The figures in the chart do not include US dollar notes and coin that are in circulation. However, these are a relatively small part of overall money supply.
The blue columns in the chart show periods when the US economy was in recession.
In his analysis of the chart, Rob highlights two aspects.
The first is that, at $17,085 billion (or, if you prefer, just under $17.1 trillion), this measure of US money supply has grown by 28% over the last 18 months.
This expansion is, of course, one consequence of the Federal Reserve’s programme of quantitative easing (QE – the creation of money to buy US Treasury bonds and other securities)…
… and of the US government’s pumping of money into the economy to counter the disruption caused by the Covid-19 pandemic.
In the context of the longer-term history, the increase in bank deposits since mid-January 2020 is truly extraordinary.
The second aspect is that, until August 1971 – almost exactly 50 years ago – the US dollar was fixed against gold at a price of $35 per ounce.
Currently, the gold price is just over $1,800 per ounce; as Rob notes, that means that the US dollar has lost about 98% of its value relative to gold over half a century.
Inflation is the loss of purchasing power of money as its supply is increased relative to other things…
… and the US money supply has grown by over one quarter since mid-January last year.
TARGET2 and what it says about the euro area
To my discredit, I had been living here in the heart of the euro area for about two years before I learned about the TARGET2 balances at the European Central Bank (ECB).
These balances – and what they tell you about the euro area – were brought to my attention by John Butler, an investment guru who was writing for Fortune & Freedom, another Southbank Investment Research publication, in June.
TARGET2 is an acronym for “Trans-European Automated Real-time Gross Settlement Express Transfer System 2”: this is the system whereby money is moved between central banks and commercial banks across the euro area (and some other countries).
As the ECB puts it:
To avoid each euro area central bank having a separate balance with all of the other euro area central banks and the ECB, at the end of each day all bilateral balances are simplified to one single balance with the ECB.
In a nutshell, if banks in one country have – overall – sent more money through TARGET2 than they have received, then the central bank of that country would have a negative balance.
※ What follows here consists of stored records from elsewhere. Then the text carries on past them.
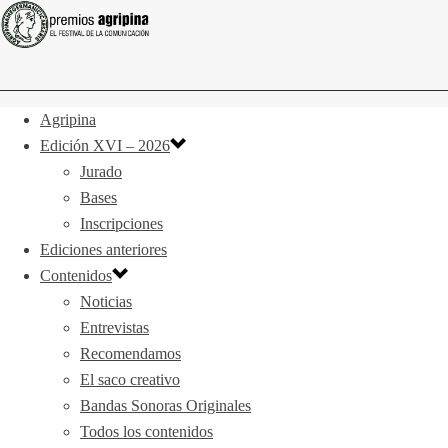
Agripina
Edición XVI – 2026
Jurado
Bases
Inscripciones
Ediciones anteriores
Contenidos
Noticias
Entrevistas
Recomendamos
El saco creativo
Bandas Sonoras Originales
Todos los contenidos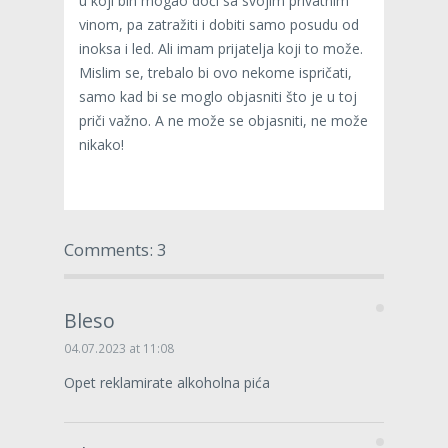
u koji bih mogao doći sa svojim privatnim
vinom, pa zatražiti i dobiti samo posudu od
inoksa i led. Ali imam prijatelja koji to može.
Mislim se, trebalo bi ovo nekome ispričati,
samo kad bi se moglo objasniti što je u toj
priči važno. A ne može se objasniti, ne može
nikako!
Comments: 3
Bleso
04.07.2023 at 11:08
Opet reklamirate alkoholna pića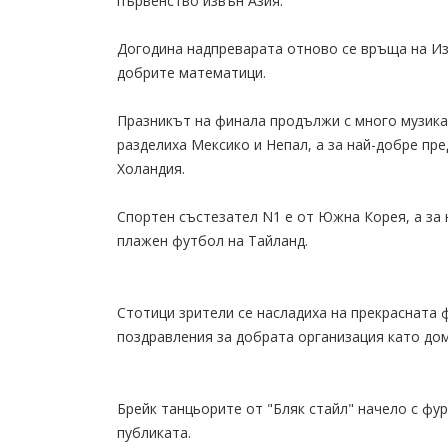
първенство извън Азия.
Догодина надпреварата отново се връща на Изт
добрите математици.
Празникът на финала продължи с много музика,
разделиха Мексико и Непал, а за най-добре пр
Холандия.
Спортен състезател N1 е от Южна Корея, а за 
плажен футбол на Тайланд.
Стотици зрители се насладиха на прекрасната 
поздравления за добрата организация като до
Брейк танцьорите от "Бляк стайл" начело с фу
публиката.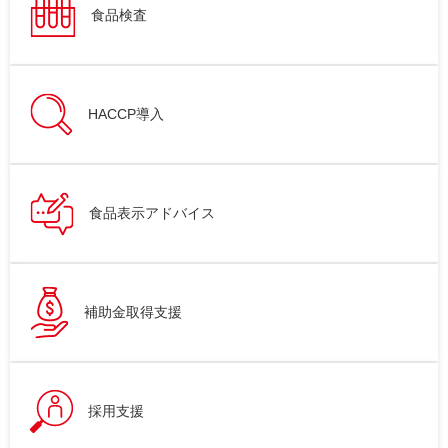
食品検査
HACCP導入
食品表示アドバイス
補助金取得支援
採用支援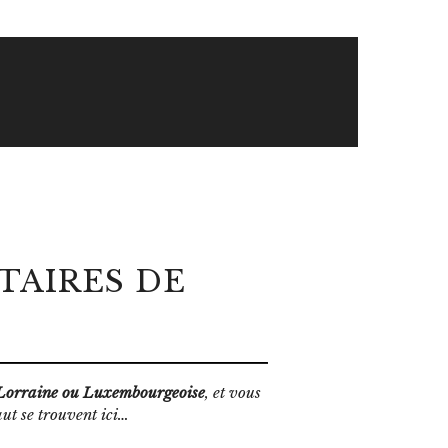
TAIRES DE
Lorraine ou Luxembourgeoise
, et vous
aut se trouvent ici…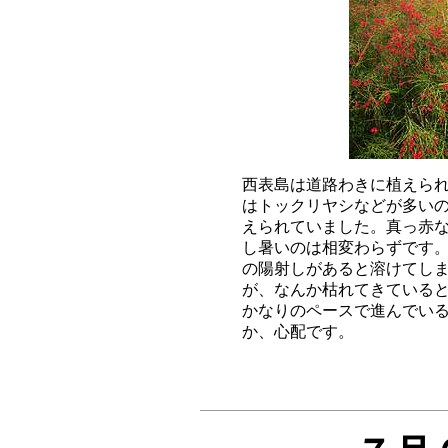
西表島は道路わきに植えられ
はトックリヤシなどが多いの
えられていました。真っ赤な
し暑いのは相変わらずです。
の陽射しがあると溶けてしま
が、なんか枯れてきていると
かなりのペースで進んでいる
If they have received more than they sent, the central bank would have a positive balance. If payments out and payments in were to be exactly equal, the TARGET2 balance for that central bank would be zero.
If a company in country A sells goods/services to a customer in country B for X, then – everything else being equal – A’s balance will go up, and B’s will go down, by X.
Similarly, if a bank in country A lends X to a bank in country B, the same will happen.
You can think of the TARGET2 system as a book of IoUs.
Some countries will have positive balances, which means that the IoUs from other countries that they hold exceed the IoUs that they have given to other countries.
Conversely, those countries who have given more IoUs to other countries than they have received have negative balances.
All the balances should sum to zero.
As of the end of May 2021, the countries with the largest positive balances were Germany (€1,077 billion), Luxembourg (€300 billion) and Finland €94 billion).
The countries with the largest negative balances were Spain (€503 billion), Italy (€494 billion) and Greece (€91 billion).
As John points out, one of the largest questions for governments in the euro area – and the wider EU – is: for how much longer will the countries with the large positive balances continue to tolerate the large negative balances?
At some point, a lot of the IoUs just might be called in.
If you need an EU river as a shorthand for the size of this question, think of the Elbe/Vltava – the second longest in the Union.
As for the Danube, which receives honourable mention at the beginning of this edition of Exponential Investor – there is an even larger financial/monetary question for the euro area.
However, we will cover that question on another day.